## AIM OF THE EXERCISE
Transcribe the entries below word for word, from their first line through the line containing "が多く残されています。そして、そのような情報はブラック", and include both of those lines.

## EXCERPTED DATA
● ● ● ● ● ● ●

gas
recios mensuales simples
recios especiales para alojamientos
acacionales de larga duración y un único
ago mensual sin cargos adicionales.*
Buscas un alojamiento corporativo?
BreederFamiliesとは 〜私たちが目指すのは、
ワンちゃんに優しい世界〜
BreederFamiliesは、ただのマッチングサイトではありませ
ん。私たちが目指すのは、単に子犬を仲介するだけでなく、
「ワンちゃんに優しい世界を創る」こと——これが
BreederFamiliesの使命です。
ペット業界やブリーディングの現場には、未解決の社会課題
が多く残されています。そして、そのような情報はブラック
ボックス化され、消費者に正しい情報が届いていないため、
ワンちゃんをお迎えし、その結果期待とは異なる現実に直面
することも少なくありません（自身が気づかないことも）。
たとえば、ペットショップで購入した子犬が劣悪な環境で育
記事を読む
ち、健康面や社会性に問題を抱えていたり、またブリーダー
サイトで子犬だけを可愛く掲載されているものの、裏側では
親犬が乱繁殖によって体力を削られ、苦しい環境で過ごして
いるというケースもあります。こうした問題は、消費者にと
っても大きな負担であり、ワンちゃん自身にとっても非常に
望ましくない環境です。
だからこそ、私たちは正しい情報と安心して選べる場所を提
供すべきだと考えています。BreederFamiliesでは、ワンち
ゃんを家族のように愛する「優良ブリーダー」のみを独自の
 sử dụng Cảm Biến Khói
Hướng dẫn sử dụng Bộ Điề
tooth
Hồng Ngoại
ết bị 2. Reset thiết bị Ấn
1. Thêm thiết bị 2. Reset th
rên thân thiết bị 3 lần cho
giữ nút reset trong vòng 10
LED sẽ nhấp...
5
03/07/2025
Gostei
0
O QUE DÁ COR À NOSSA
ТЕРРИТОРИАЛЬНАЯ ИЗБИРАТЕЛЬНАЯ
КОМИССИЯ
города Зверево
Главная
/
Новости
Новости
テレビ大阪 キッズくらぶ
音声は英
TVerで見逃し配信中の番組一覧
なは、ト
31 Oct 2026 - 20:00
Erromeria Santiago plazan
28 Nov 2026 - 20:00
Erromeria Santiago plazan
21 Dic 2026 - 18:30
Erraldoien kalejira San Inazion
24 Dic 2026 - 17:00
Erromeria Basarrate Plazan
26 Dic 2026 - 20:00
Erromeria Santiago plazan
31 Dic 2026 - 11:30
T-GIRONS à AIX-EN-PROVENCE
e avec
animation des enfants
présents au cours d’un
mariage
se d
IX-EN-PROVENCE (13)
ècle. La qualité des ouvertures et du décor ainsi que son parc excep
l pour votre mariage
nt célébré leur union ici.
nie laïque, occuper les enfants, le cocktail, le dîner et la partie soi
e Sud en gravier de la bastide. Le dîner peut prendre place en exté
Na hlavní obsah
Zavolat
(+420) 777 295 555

● ● ● ● ● ● ●

## RESPONSE TO THE EXERCISE
gas
recios mensuales simples
recios especiales para alojamientos
acacionales de larga duración y un único
ago mensual sin cargos adicionales.*
Buscas un alojamiento corporativo?
BreederFamiliesとは 〜私たちが目指すのは、
ワンちゃんに優しい世界〜
BreederFamiliesは、ただのマッチングサイトではありませ
ん。私たちが目指すのは、単に子犬を仲介するだけでなく、
「ワンちゃんに優しい世界を創る」こと——これが
BreederFamiliesの使命です。
ペット業界やブリーディングの現場には、未解決の社会課題
が多く残されています。そして、そのような情報はブラック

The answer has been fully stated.